Jindera was gazetted in 1869 with 126 acres set aside for the village. The first Post Office opened a year later and Jindera soon grew into a prosperous town that at one stage featured a hospital, 2 schools, 4 hotels, parks and sporting facilities. There was even a racetrack opposite the location of the original public school.
Jindera also had a Town Common where most of the village people had a cow for the domestic milk supply. When 56 German settlers arrived in the 1860s from South Australia, they camped at the Four Mile Creek to access a good supply of running water.
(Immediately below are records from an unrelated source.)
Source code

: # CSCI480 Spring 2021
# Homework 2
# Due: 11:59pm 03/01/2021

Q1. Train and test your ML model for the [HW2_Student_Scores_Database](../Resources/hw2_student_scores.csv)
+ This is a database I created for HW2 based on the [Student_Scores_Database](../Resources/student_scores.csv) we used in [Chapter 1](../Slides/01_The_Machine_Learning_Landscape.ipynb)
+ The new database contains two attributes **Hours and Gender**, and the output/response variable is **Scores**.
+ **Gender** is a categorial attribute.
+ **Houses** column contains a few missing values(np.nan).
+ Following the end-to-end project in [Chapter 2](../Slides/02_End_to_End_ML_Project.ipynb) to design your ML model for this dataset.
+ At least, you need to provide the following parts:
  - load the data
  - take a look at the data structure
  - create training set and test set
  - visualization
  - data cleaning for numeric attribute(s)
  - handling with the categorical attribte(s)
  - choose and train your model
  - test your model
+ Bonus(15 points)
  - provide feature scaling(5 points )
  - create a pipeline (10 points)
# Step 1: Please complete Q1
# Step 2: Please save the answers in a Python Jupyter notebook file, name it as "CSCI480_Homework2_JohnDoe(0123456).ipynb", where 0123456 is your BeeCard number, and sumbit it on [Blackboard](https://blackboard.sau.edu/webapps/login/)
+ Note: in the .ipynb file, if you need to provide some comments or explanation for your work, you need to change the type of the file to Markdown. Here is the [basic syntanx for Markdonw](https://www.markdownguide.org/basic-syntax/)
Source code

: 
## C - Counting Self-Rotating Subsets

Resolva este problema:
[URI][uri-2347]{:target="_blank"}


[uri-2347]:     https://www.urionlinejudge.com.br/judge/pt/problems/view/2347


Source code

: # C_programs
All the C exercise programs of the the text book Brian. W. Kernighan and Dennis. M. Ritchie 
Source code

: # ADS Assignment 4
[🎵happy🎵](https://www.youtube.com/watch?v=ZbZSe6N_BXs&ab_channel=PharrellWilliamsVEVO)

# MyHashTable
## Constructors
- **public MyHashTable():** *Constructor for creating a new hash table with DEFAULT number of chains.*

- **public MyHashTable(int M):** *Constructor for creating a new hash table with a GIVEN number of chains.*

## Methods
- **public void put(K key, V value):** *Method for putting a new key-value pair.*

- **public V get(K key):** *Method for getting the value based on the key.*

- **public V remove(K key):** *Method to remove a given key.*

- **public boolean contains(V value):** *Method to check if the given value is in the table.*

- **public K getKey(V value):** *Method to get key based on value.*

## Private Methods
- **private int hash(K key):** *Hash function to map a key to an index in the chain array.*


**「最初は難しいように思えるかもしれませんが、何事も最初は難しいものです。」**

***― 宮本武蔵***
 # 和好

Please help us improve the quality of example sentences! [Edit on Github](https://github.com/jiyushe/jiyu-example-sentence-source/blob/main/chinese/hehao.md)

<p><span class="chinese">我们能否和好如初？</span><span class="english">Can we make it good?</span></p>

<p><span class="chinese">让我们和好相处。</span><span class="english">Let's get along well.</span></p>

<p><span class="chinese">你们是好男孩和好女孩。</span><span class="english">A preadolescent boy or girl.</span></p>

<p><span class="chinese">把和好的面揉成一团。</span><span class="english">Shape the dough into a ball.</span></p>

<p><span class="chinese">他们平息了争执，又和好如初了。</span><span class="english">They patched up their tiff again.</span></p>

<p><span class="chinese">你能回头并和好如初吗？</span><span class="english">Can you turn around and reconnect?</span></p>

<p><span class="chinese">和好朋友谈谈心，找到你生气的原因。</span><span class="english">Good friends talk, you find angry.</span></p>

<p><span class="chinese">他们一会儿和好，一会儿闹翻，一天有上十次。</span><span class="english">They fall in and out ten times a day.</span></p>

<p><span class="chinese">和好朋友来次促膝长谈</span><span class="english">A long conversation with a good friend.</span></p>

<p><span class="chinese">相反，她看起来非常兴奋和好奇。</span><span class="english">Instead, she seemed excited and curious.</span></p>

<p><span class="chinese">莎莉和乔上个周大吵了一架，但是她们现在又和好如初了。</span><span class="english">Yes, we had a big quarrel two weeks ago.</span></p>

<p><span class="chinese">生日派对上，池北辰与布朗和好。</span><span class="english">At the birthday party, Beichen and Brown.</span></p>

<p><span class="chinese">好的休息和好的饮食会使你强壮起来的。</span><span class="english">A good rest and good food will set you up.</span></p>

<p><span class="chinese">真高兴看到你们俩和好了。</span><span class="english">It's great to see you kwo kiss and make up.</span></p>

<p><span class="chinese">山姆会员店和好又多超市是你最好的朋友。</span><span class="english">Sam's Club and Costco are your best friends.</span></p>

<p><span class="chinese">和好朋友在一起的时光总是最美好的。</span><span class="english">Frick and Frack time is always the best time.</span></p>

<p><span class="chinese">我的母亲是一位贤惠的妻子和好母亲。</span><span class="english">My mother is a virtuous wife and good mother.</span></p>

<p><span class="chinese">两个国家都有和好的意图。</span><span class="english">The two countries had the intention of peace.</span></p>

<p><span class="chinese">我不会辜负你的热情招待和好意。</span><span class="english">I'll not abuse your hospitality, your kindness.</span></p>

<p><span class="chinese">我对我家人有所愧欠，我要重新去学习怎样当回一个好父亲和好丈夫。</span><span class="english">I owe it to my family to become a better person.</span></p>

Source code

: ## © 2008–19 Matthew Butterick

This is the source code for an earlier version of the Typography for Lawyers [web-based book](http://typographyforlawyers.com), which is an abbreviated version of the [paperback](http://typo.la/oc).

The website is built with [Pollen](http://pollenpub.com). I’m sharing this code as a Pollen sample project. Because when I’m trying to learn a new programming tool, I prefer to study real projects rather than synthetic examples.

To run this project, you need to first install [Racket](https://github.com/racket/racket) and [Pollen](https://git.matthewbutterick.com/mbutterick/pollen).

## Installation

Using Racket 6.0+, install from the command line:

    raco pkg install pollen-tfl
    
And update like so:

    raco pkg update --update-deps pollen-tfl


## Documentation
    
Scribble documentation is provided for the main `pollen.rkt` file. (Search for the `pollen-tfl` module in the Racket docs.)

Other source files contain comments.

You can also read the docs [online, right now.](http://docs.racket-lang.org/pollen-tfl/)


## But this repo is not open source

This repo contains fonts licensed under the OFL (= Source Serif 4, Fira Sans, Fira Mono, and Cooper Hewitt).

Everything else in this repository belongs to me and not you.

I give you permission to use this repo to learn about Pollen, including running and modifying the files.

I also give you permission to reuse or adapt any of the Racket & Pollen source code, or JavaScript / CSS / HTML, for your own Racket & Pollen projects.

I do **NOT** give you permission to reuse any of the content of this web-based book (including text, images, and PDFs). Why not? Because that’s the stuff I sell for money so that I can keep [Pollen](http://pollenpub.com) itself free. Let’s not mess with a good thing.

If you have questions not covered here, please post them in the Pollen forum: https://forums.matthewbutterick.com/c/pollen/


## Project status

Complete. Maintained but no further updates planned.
A Pioneer Cairn has been erected on the site of that original camp. Most of the settlers came to Australia to escape religious persecution and to worship freely according to their faith.
By the end of the 1880s, the town had a Church of England, a Lutheran church and even a Lutheran school that taught exclusively in German.
The Jindera Government “Tank” was made in 1889 and gazetted as a Public Watering Place in 1890. It was made with pick and shovel, horse and dray. Its capacity is about half a million litres, and it has never run dry.
Over the years Jindera has hosted many interesting visitors including the German Consul in the early 1900s. In 1970 Governor General Sir Paul Hasluck visited, and children from St John’s School and the Jindera Public School assembled at the museum to greet him. Sir Paul was so impressed with the museum that he returned there to record his Australia Day speech in 1972.